In Apostol exercise set 6.22, question 15, the following derivative is offered to evaluate:
$$f(x) = \arcsin(\sin(x))$$
I solve it using this: $\sin^{-1}(\sin(x)) = x$. Then the derivative is simply $1$. And it makes a lot of sense.
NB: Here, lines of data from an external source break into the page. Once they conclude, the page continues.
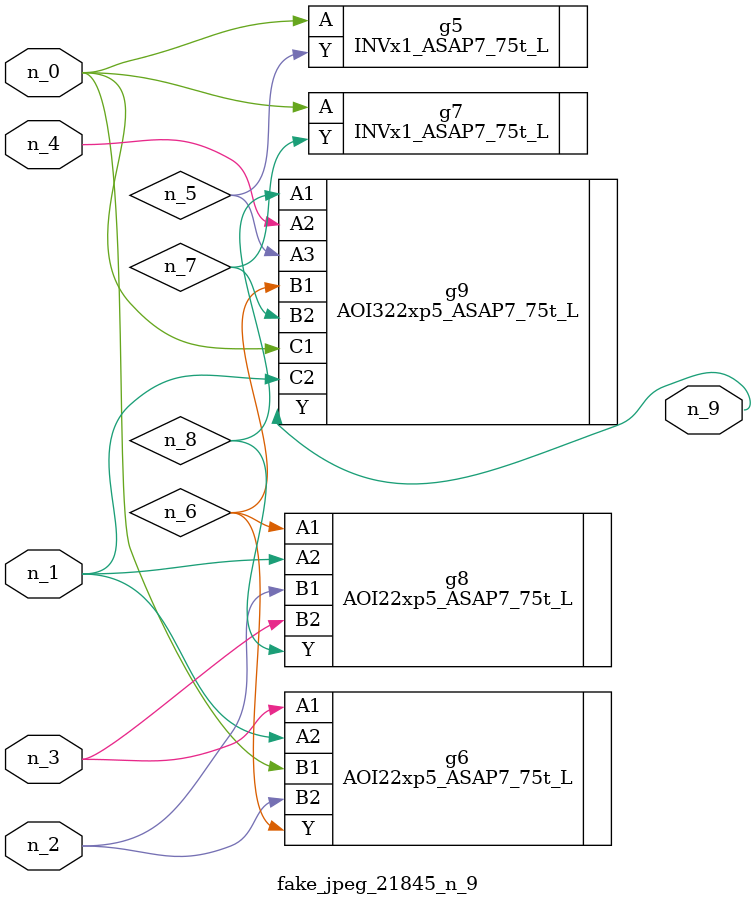
<source format=v>
module fake_jpeg_21845_n_9 (n_3, n_2, n_1, n_0, n_4, n_9);

input n_3;
input n_2;
input n_1;
input n_0;
input n_4;

output n_9;

wire n_8;
wire n_6;
wire n_5;
wire n_7;

INVx1_ASAP7_75t_L g5 ( 
.A(n_0),
.Y(n_5)
);

AOI22xp5_ASAP7_75t_L g6 ( 
.A1(n_3),
.A2(n_1),
.B1(n_0),
.B2(n_2),
.Y(n_6)
);

INVx1_ASAP7_75t_L g7 ( 
.A(n_0),
.Y(n_7)
);

AOI22xp5_ASAP7_75t_L g8 ( 
.A1(n_6),
.A2(n_1),
.B1(n_2),
.B2(n_3),
.Y(n_8)
);

AOI322xp5_ASAP7_75t_L g9 ( 
.A1(n_8),
.A2(n_4),
.A3(n_5),
.B1(n_6),
.B2(n_7),
.C1(n_0),
.C2(n_1),
.Y(n_9)
);


endmodule
</source>
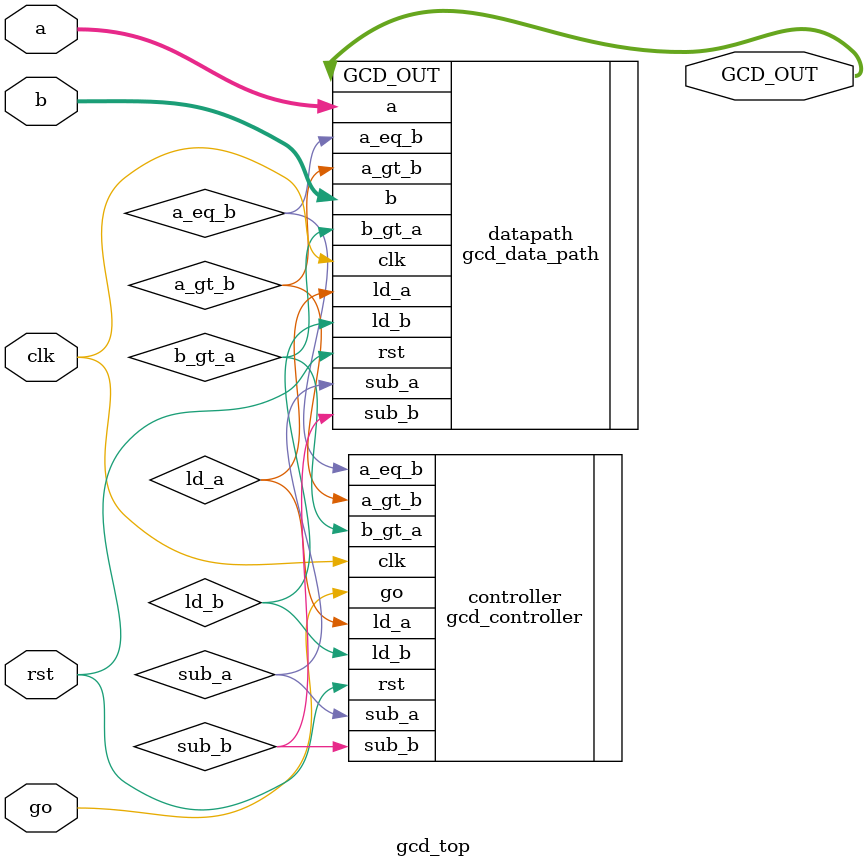
<source format=v>
module gcd_top (
    input clk,
    input rst,
    input go,
    input [31:0] a,
    input [31:0] b,
    output [31:0] GCD_OUT
);

    // Internal wires for control signals
    wire ld_a, ld_b, sub_a, sub_b;
    wire a_gt_b, b_gt_a, a_eq_b;

    // Instantiate gcd_data_path module
    gcd_data_path datapath (
        .clk(clk),
        .rst(rst),
        .ld_a(ld_a),
        .ld_b(ld_b),
        .sub_a(sub_a),
        .sub_b(sub_b),
        .a(a),
        .b(b),
        .a_gt_b(a_gt_b),
        .b_gt_a(b_gt_a),
        .a_eq_b(a_eq_b),
        .GCD_OUT(GCD_OUT)
    );

    // Instantiate gcd_controller module
    gcd_controller controller (
        .clk(clk),
        .rst(rst),
        .a_gt_b(a_gt_b),
        .b_gt_a(b_gt_a),
        .a_eq_b(a_eq_b),
        .go(go),
        .ld_a(ld_a),
        .ld_b(ld_b),
        .sub_a(sub_a),
        .sub_b(sub_b)
    );

endmodule

</source>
However, the answer in Apostol is
$$\frac{\cos(x)}{|\cos(x)|}\,,\quad x \neq (k + \frac{1}{2})\pi, k \in \mathbb{Z}$$
I understand how he got it: he used the direct definition of the derivative as such: $$f'(x) = \frac{1}{\sqrt{1 - \sin^2(x)}} \times \cos(x) = \frac{\cos(x)}{\sqrt{\cos^2(x)}} = \frac{\cos(x)}{|\cos(x)|}$$ but I think this is wrong.
In Apostol, the $\arcsin$ is clearly defined on $x \in [-1, 1]$ and its range is $f(x) \in [-\frac{\pi}{2}, \frac{\pi}{2}]$. Here is a picture which depicts it exactly as in Apostol:
$\hskip2in$ 
Thus, whatever value the sine takes in $[-1, 1]$, the corresponding range has to be from $-\pi/2$ and $\pi/2$, where $\cos(x) > 0$, so the identity makes no sense in terms of writing it: the derivative is simply $f'(x) = x' = 1$. The reference answer in Apostol seems to violate the inverse assumption, because the comparison of the simplified expression and Apostol answer do not match:
$$f'(x) = \frac{d}{dx}\arcsin(\sin(x)) = \frac{d}{dx}x = 1 \neq \frac{\cos(x)}{|\cos(x)|}$$
Is it the correct reasoning and Apostol solution is wrong, or I am wrong about domains here?